Business valuation is a set of steps used to assess the economic worth of an owner’s interest in a business. There are many different valuation methods that can be used. If you are ready to sell your business, you need to learn as much as you can about these different valuation methods. The three most used approaches to valuation are asset-based, income-based and market-based. This guide will take a quick look at all three methods and why valuation is important for the sale of a business.
Valuation
Valuating a business gives you an idea of what it is worth. This knowledge can help you close a sale. You can’t expect a buyer to pay way more than your business is worth, and you shouldn’t have to settle for a low-ball price. A valuation is important because it takes the guesswork out of selling your business. You will know exactly what kind of money you should get.
Asset-Based
The asset-based approach considers the assets of the business. The value of the business is then based on the price of the assets. The formula for this approach is value of total assets minus total liabilities.
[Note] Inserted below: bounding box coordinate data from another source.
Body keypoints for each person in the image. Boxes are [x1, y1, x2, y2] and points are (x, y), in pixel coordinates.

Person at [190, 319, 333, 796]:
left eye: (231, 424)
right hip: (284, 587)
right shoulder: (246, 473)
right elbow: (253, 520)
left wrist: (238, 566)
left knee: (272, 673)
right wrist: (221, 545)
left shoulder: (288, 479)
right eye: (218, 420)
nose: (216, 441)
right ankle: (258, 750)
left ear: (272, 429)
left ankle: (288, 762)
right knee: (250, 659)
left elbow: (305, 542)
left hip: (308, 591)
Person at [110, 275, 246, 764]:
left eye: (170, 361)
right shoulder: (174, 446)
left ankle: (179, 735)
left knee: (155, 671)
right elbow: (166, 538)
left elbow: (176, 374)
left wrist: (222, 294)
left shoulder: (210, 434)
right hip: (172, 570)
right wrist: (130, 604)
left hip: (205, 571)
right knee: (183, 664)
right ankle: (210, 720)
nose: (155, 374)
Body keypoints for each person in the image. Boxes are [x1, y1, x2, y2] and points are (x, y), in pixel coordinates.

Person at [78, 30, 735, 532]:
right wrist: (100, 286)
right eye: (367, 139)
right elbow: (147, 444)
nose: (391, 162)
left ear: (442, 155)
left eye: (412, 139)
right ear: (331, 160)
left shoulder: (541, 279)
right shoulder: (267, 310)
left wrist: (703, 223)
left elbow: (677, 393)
There is some room for interpretation when it comes to assets and liabilities that need to be included.
To put it simply, this approach strives to define what it would cost to create another business just like the business you are selling. This approach isn’t perfect because it can be hard to value an intangible asset. This valuation method isn’t right for all businesses.
Income-Based
The income-based approach focuses on how much money the company produces for the owners. This value is estimated by looking at the net operating income of the business and dividing it by the capitalization rate. Often this approach is used for real estate properties, but it can work for other types of businesses as well.
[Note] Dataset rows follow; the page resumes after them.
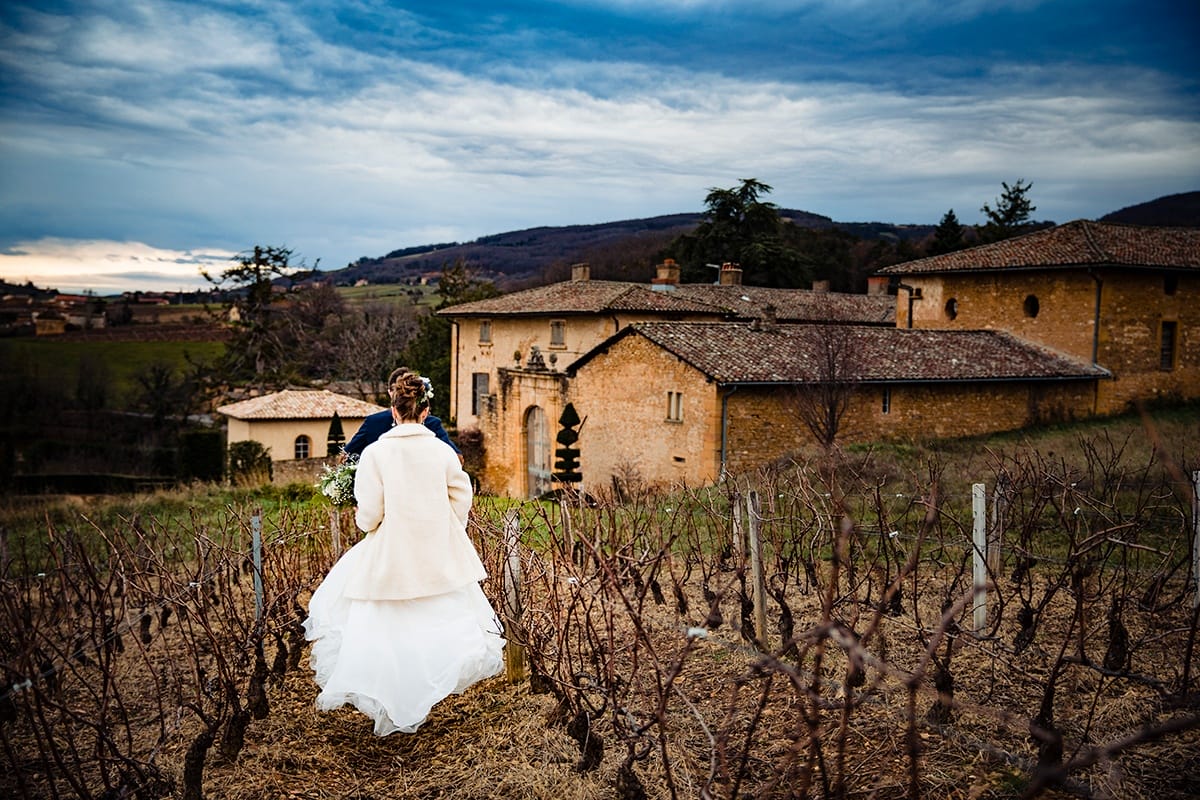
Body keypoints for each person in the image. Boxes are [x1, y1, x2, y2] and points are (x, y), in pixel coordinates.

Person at [304, 372, 504, 735]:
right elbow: (462, 496)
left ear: (394, 412)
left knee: (388, 632)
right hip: (437, 555)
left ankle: (397, 702)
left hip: (391, 557)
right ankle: (422, 696)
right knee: (435, 626)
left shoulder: (377, 454)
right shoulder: (443, 452)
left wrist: (373, 521)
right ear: (425, 412)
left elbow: (369, 517)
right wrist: (448, 529)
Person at [343, 367, 462, 462]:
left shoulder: (373, 423)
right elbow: (457, 459)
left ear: (390, 393)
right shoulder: (432, 423)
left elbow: (345, 457)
This approach, like the asset-based approach, has its shortfalls. It doesn’t always look at the condition of the business. Instead, this method only looks at the cash flow into the business. It’s a great way to get a quick snapshot of the business’s worth, but it isn’t an all-encompassing look at the value of the company.
Market-Based
The third common valuation method is the market-based approach. This method investigates other business in the same or a similar industry that have been recently sold. The value of your business will be based on the average value of comparable businesses in the market. Of course, other factors of your business have to be considered in this approach. Adjustments are made to the value based on the size, quantity and quality of your business compared to other businesses.
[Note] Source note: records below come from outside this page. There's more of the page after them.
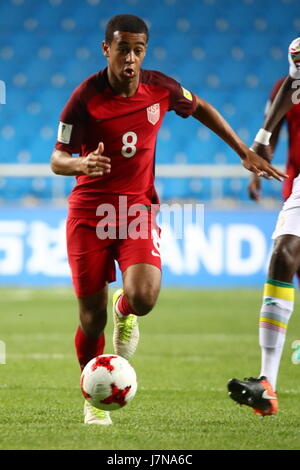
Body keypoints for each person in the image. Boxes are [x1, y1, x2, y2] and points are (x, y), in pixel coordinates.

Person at [50, 14, 285, 426]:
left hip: (137, 210)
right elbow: (56, 158)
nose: (131, 57)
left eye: (138, 49)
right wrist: (80, 164)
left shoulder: (161, 87)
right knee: (90, 318)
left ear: (145, 51)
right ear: (107, 49)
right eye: (123, 48)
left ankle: (126, 311)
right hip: (89, 214)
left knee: (143, 298)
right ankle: (93, 398)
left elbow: (202, 108)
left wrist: (241, 150)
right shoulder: (84, 97)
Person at [228, 37, 300, 417]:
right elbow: (291, 84)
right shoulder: (291, 74)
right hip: (299, 180)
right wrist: (263, 137)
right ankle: (267, 383)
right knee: (283, 257)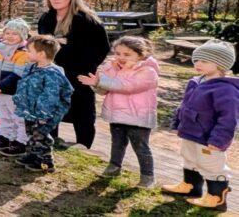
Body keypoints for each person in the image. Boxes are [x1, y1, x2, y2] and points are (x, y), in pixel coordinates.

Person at [161, 40, 239, 212]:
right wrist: (178, 123)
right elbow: (184, 105)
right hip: (190, 133)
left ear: (220, 64)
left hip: (208, 138)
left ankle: (216, 197)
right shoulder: (196, 81)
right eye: (196, 59)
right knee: (189, 158)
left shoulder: (226, 90)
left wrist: (218, 140)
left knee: (211, 165)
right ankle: (190, 186)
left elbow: (229, 119)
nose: (197, 63)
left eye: (204, 61)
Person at [36, 0, 109, 149]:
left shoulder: (86, 19)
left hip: (78, 71)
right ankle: (50, 139)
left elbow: (102, 47)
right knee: (51, 105)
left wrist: (86, 65)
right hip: (52, 71)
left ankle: (83, 145)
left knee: (82, 108)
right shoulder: (46, 18)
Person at [78, 36, 159, 188]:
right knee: (117, 143)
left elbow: (127, 86)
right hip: (117, 114)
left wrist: (100, 81)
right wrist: (96, 84)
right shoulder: (111, 67)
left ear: (141, 54)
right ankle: (114, 167)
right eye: (118, 53)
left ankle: (148, 176)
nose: (121, 57)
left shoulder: (147, 71)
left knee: (140, 146)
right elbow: (104, 90)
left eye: (127, 54)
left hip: (137, 117)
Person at [12, 35, 74, 173]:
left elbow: (50, 97)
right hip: (30, 109)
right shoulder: (31, 68)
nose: (26, 52)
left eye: (29, 50)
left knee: (41, 135)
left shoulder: (52, 74)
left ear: (41, 54)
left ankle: (45, 161)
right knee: (31, 132)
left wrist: (43, 114)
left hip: (44, 113)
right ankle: (32, 154)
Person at [0, 19, 31, 157]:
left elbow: (17, 74)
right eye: (8, 33)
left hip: (14, 92)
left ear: (22, 36)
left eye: (15, 34)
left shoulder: (22, 53)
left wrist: (0, 86)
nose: (10, 36)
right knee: (4, 115)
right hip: (1, 91)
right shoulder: (2, 49)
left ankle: (21, 142)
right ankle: (5, 136)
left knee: (18, 118)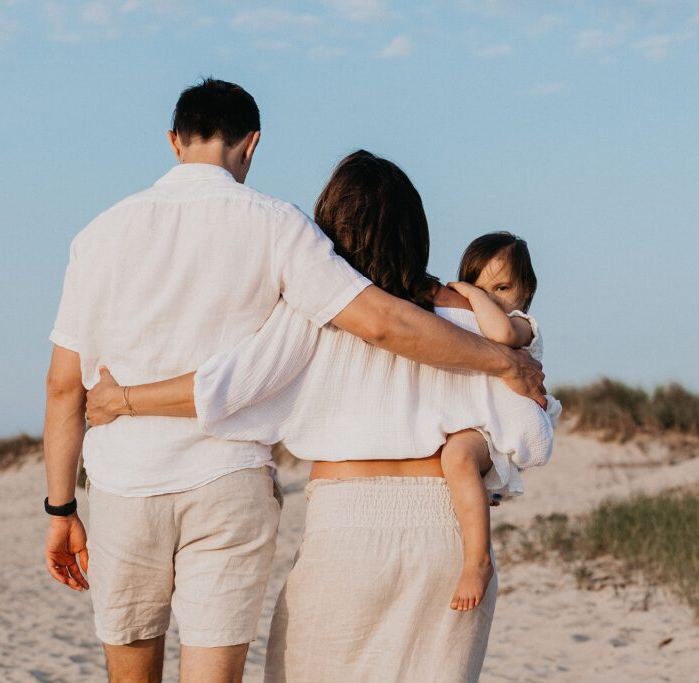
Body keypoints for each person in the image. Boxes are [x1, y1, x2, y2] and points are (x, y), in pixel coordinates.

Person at [43, 80, 546, 682]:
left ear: (173, 141)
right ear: (251, 144)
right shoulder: (481, 322)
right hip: (415, 525)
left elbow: (88, 385)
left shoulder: (103, 236)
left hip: (191, 496)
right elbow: (523, 432)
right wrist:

This approach is not perfect, either. Sometimes your company may be compared to a business that was sold recently at an unreasonably low price because the owner did not take the time to have it properly valuated. The market-based approach can be useful for some businesses.
Work With Professionals
When it comes down to it, none of these valuation approaches is completely perfect. It is hard to figure out the value of a business because there are so many different considerations to make. Not only are there assets you can see and touch, but there are also intangible assets that make your business worth more, but are hard to explain. When you are ready to sell your business, you have to get it valuated. If you work with a professional through this process, you will be able to get a better understanding of the worth of your company.
Work with a team of professionals to make sure you get the most accurate value of your business. Don’t sell your business for too little. Instead, use one of the above methods or a combination of the methods to properly value your business for sale.